Every record below must be copied exactly, with images dropped.

----- Information shown

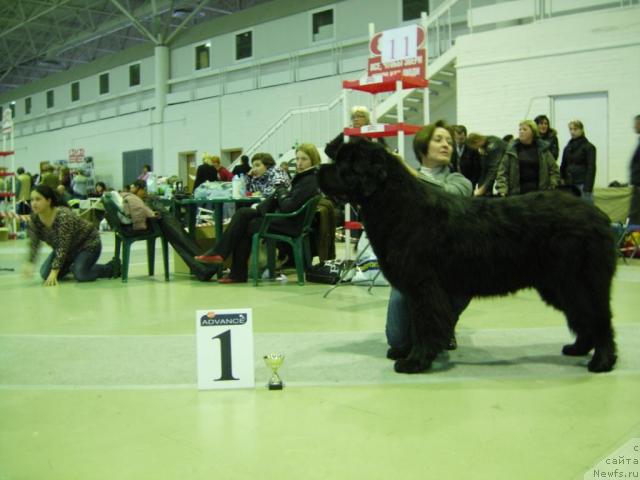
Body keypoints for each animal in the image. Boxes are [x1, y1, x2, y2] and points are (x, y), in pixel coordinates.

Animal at [318, 139, 616, 376]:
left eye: (344, 162)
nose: (319, 170)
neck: (396, 205)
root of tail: (598, 216)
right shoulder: (419, 290)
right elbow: (417, 324)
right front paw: (407, 352)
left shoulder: (424, 287)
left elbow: (425, 324)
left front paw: (415, 361)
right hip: (559, 286)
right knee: (583, 317)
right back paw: (578, 348)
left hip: (577, 282)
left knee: (598, 318)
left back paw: (602, 362)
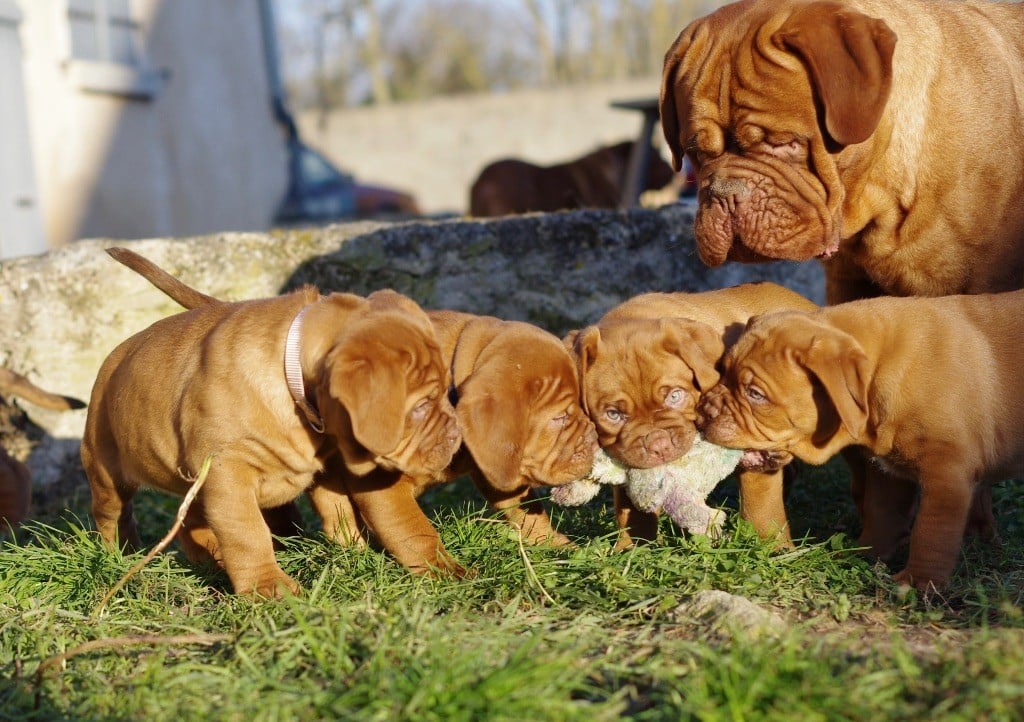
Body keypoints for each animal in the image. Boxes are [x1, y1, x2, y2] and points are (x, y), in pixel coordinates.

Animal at [700, 290, 1024, 589]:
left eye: (756, 394)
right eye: (722, 373)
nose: (705, 410)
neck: (883, 366)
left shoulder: (947, 473)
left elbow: (931, 532)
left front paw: (918, 582)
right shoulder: (887, 469)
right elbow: (882, 511)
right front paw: (864, 554)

----------

> [Expected answer]
Body keypoints for each animal in the image. Boxes are [x1, y1, x2, y2] and points are (x, y), in pixel coordinates.

Animal at [318, 139, 616, 376]:
left eye: (344, 162)
nose: (319, 170)
neck: (396, 205)
root of tail: (598, 216)
right shoulder: (419, 290)
right elbow: (417, 324)
right front paw: (407, 352)
left shoulder: (424, 287)
left elbow: (425, 324)
left front paw: (415, 361)
right hip: (559, 286)
right knee: (583, 317)
right back paw: (578, 348)
left hip: (577, 282)
left knee: (598, 318)
left back paw: (602, 362)
Body keypoints for each animal in the image. Boxes are [x1, y1, x2, y2] and points are (x, y), in pixel coordinates.

Animal at [700, 290, 1024, 589]:
left eye: (756, 394)
right eye: (722, 373)
nose: (705, 410)
neck: (883, 366)
left shoulder: (947, 473)
left elbow: (931, 532)
left front paw: (918, 582)
right shoulder: (887, 469)
right elbow: (882, 511)
right front paw: (864, 554)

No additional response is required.